Was he making his choice, then? Opting for the priesthood, once for all?

She cursed herself for ever entertaining the notion he might do otherwise. How horribly selfish! Now he was probably discussing another assignment, maybe Wexford Parish, maybe another diocese entirely, maybe out of the country, maybe home to England. She had wanted too much, he knew that plainly - he'd had it in his pocket - and now she would probably lose what little of him she had. The whole village would lose him. They'd blame her.

They'd be right to blame her.

She killed another caramel, wondering if this was how it worked for chain smokers.
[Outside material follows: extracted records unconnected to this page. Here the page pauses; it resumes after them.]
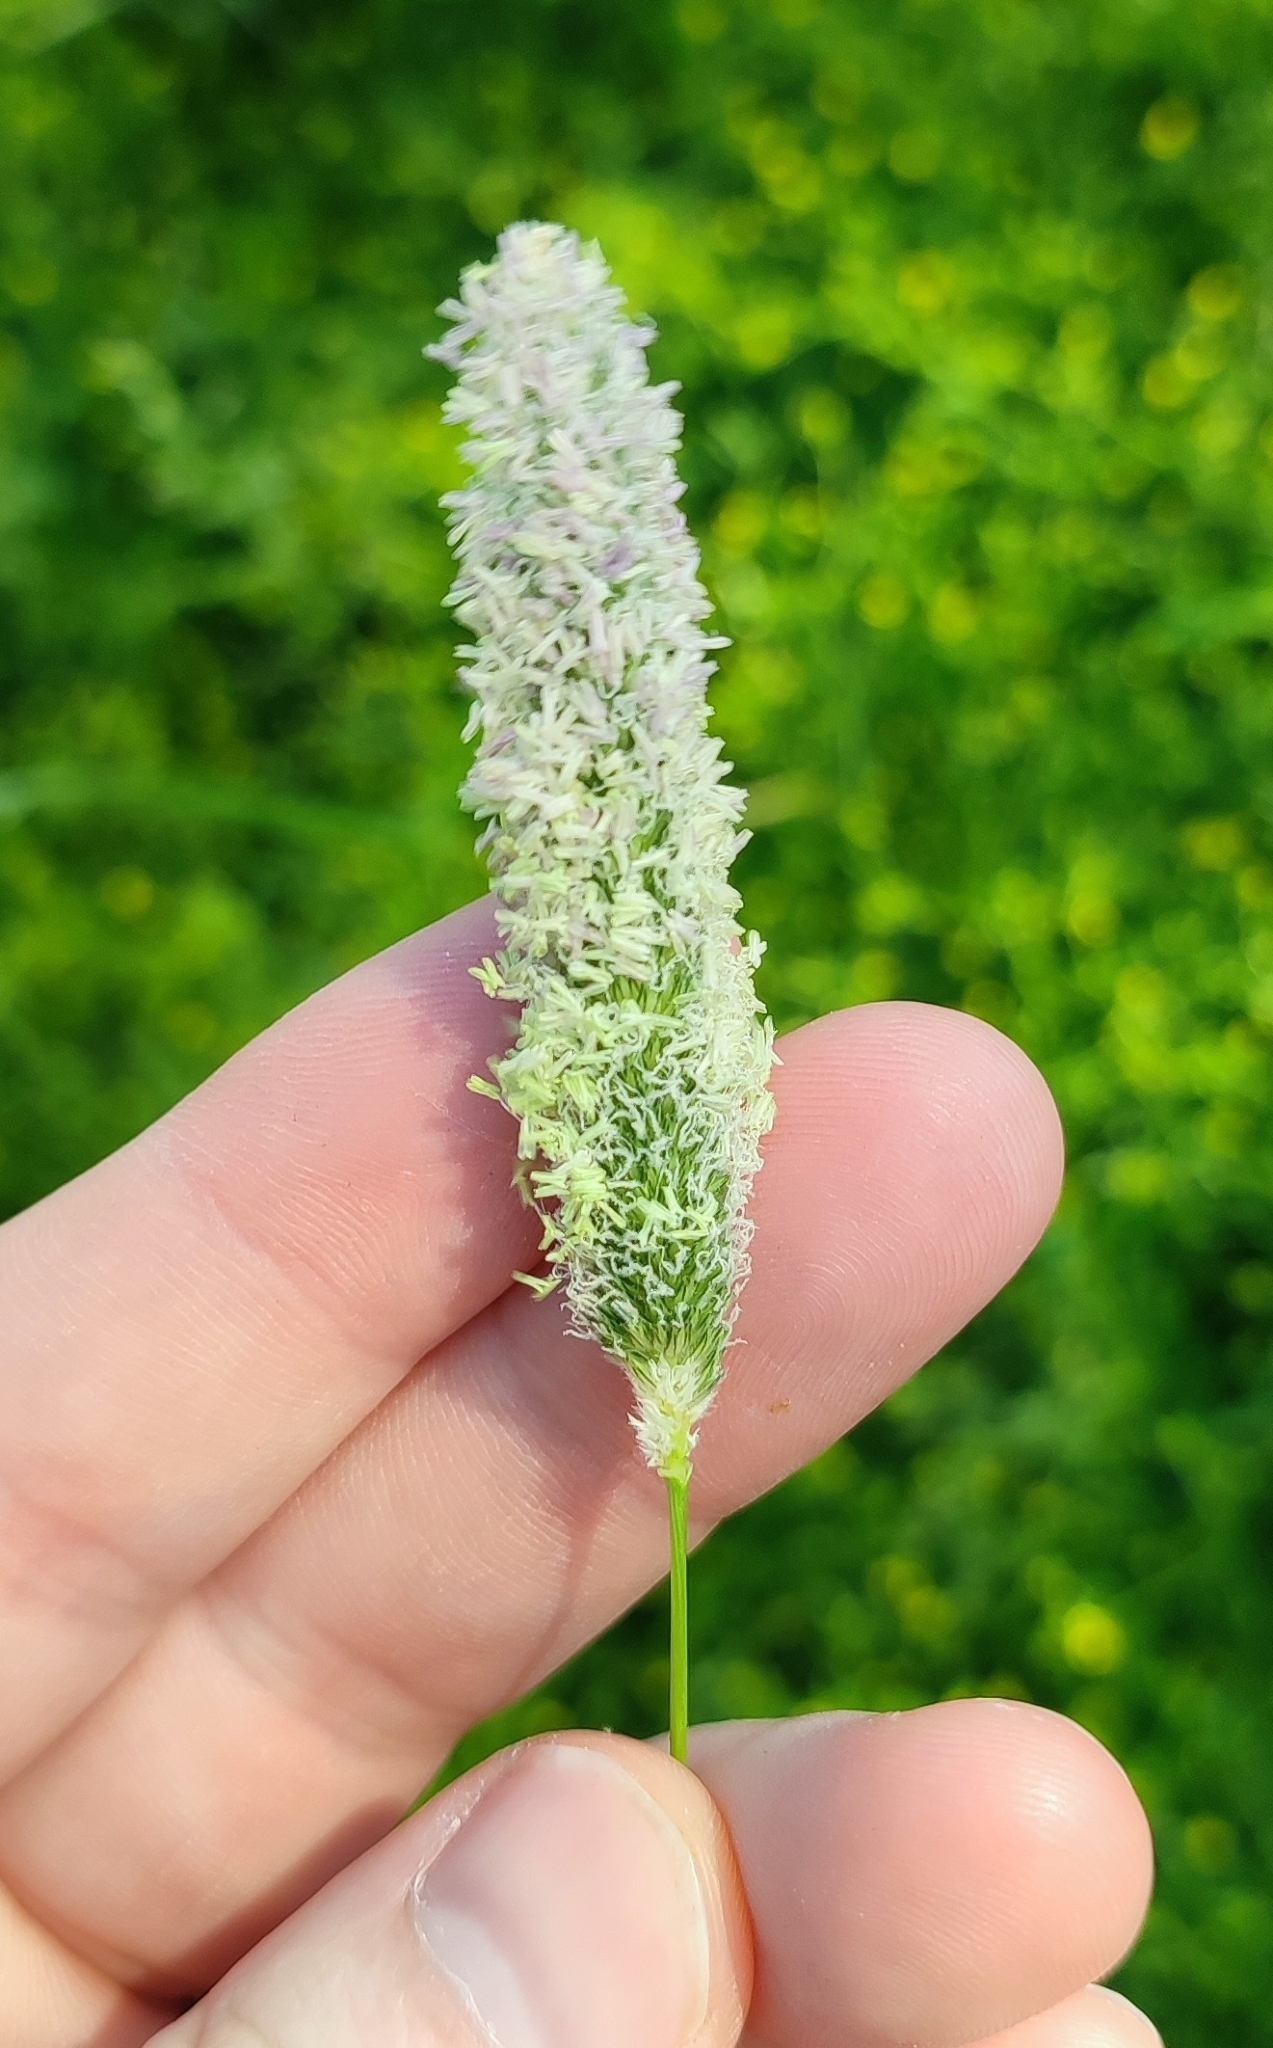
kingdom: Plantae
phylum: Tracheophyta
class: Liliopsida
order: Poales
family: Poaceae
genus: Alopecurus
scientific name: Alopecurus pratensis
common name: Meadow foxtail
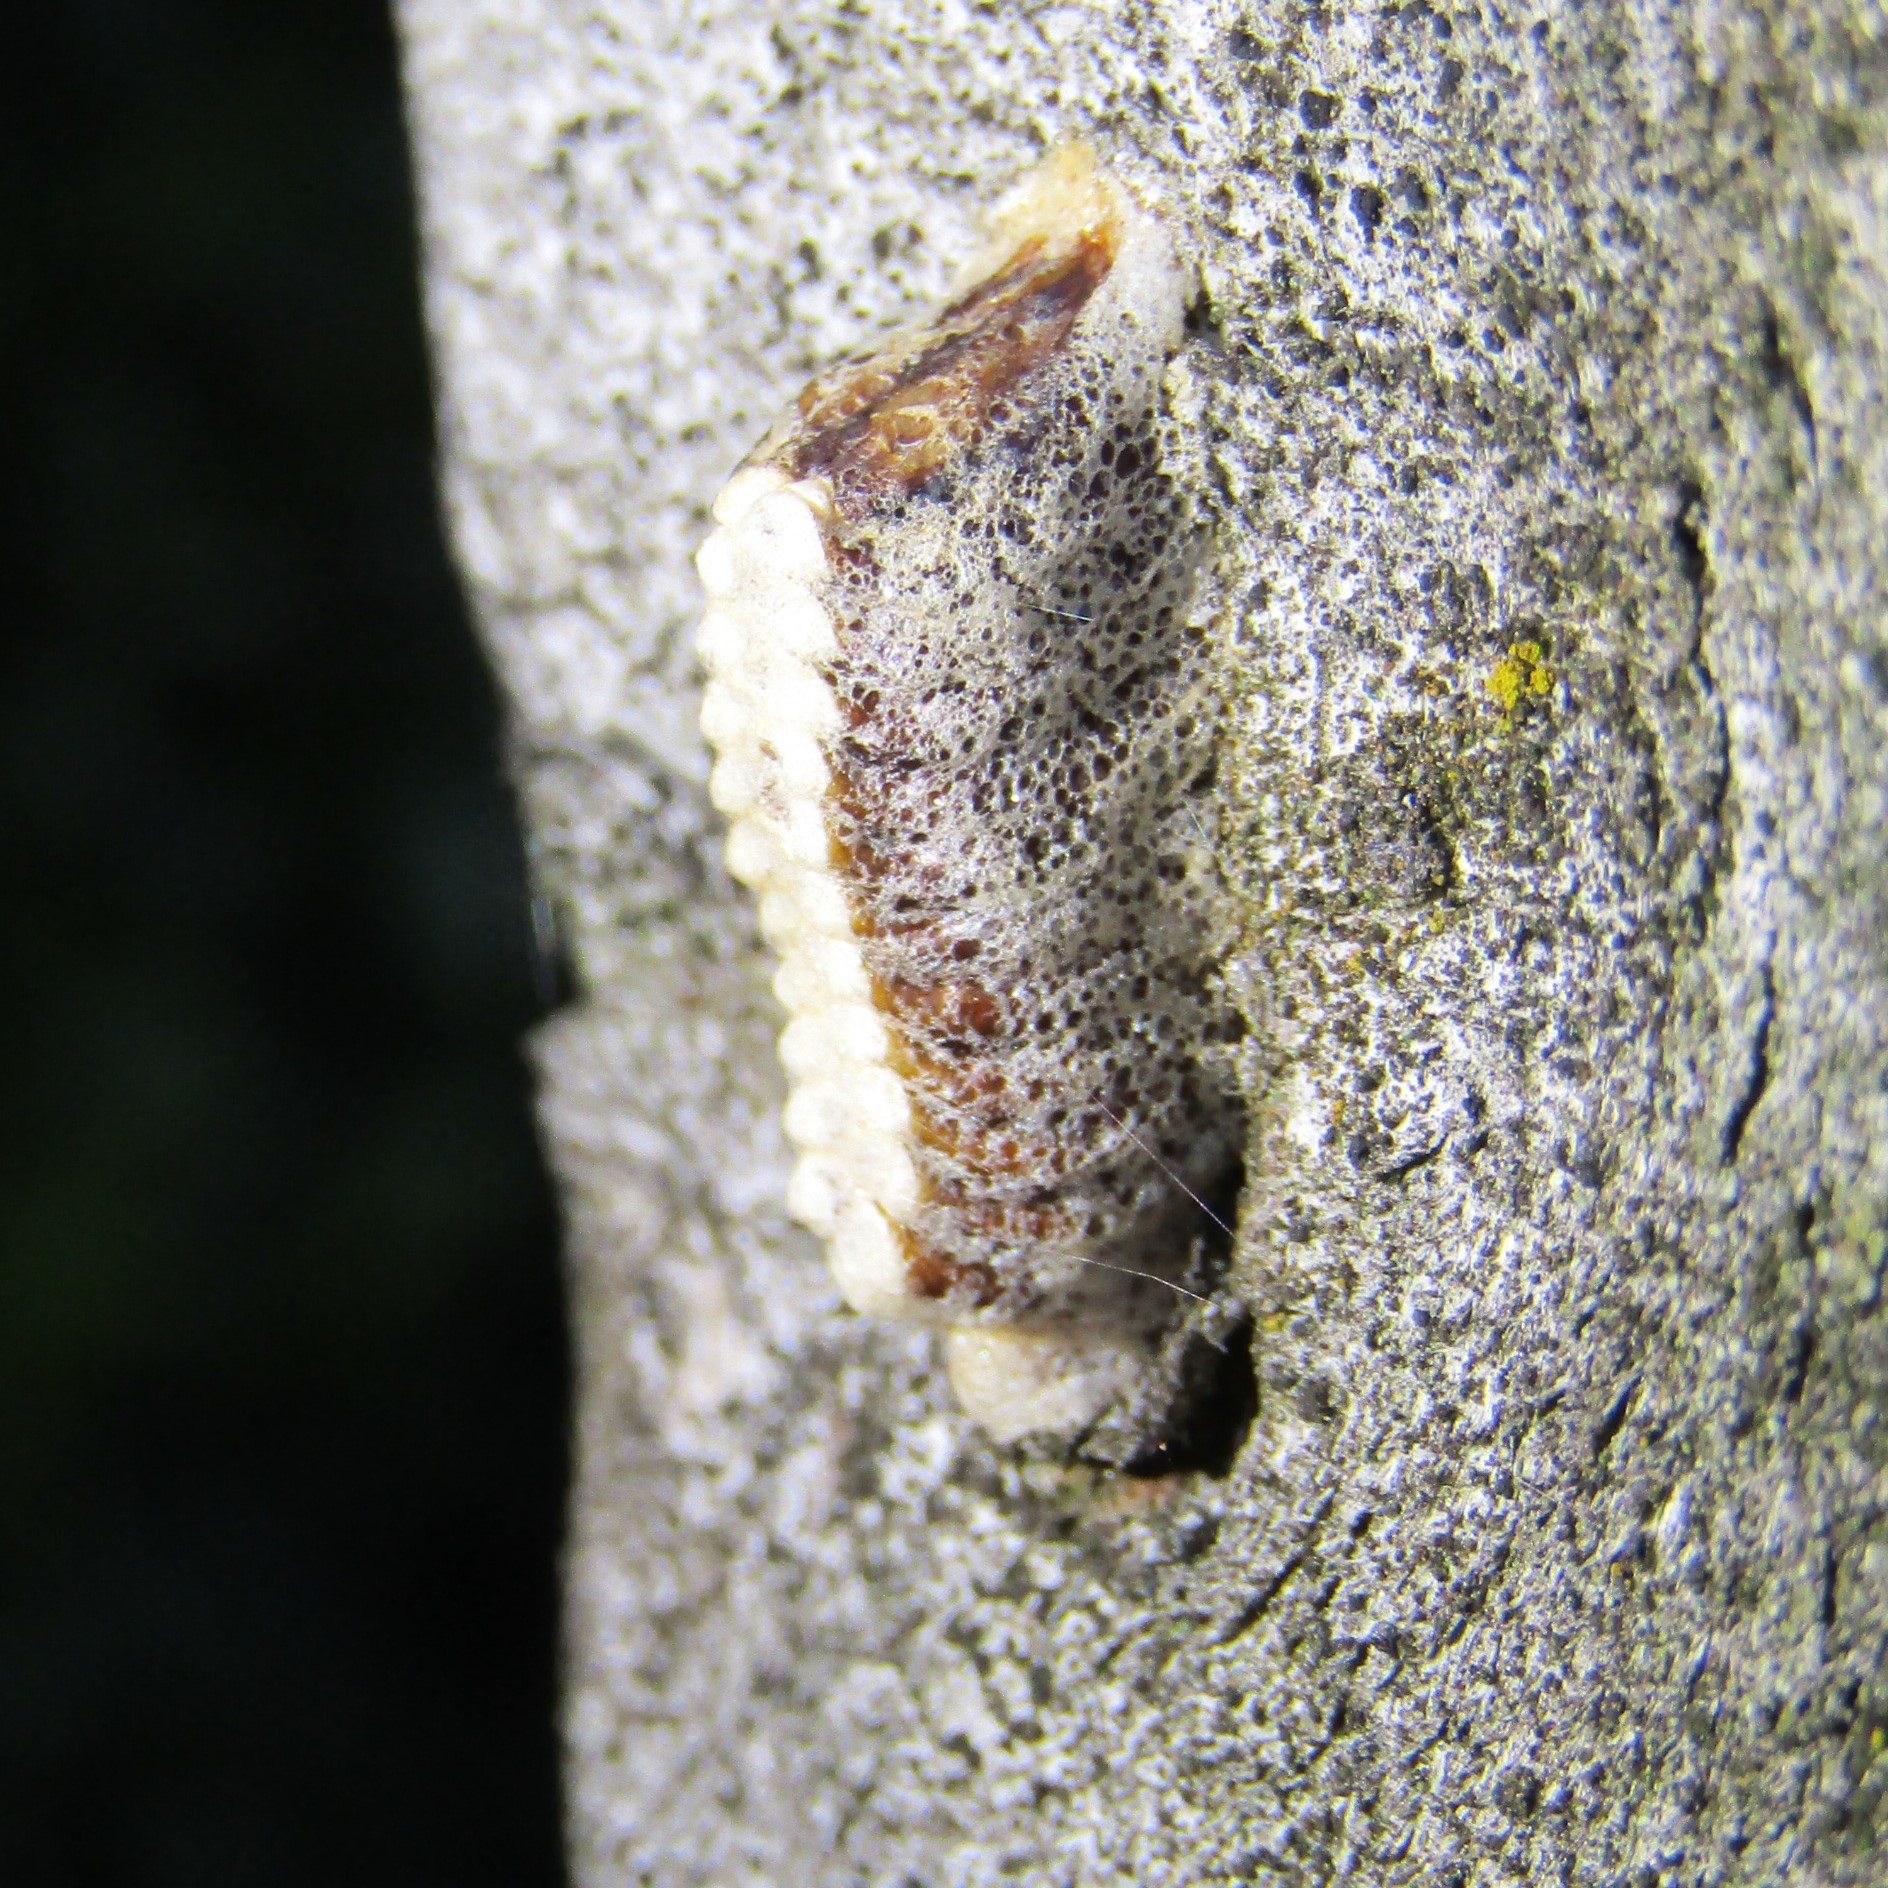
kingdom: Animalia
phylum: Arthropoda
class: Insecta
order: Mantodea
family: Mantidae
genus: Orthodera
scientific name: Orthodera novaezealandiae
If only there were a patch to cure these stupid feelings. She balled up the wrapper and pitched it at the windshield.

The rap on the passenger window nearly gave her a heart attack. She caught her breath before unlocking the door.

"How'd it go?" she managed, not sure she could handle the answer.

"Well as could be expected," he said, looking strangely calm.

"They're not shipping you back to England again?" she tried to sound lighthearted.

"No, no..." he met her eyes. Something was fighting from just behind his lips, but he wouldn't release it. "It's gonna be fine." He looked out the windshield as if to reassure himself of this.

She searched for an appropriate question to follow, a barometer for the status quo. "So, um, the christening. Rehearsal." God, that word "rehearsal"!

"Yes. As planned." He swallowed. "Almost exactly."

She turned the ignition, giving up any hope of clarity.

Fine, she thought spitefully. Thy will be done. Whatever the hell it is.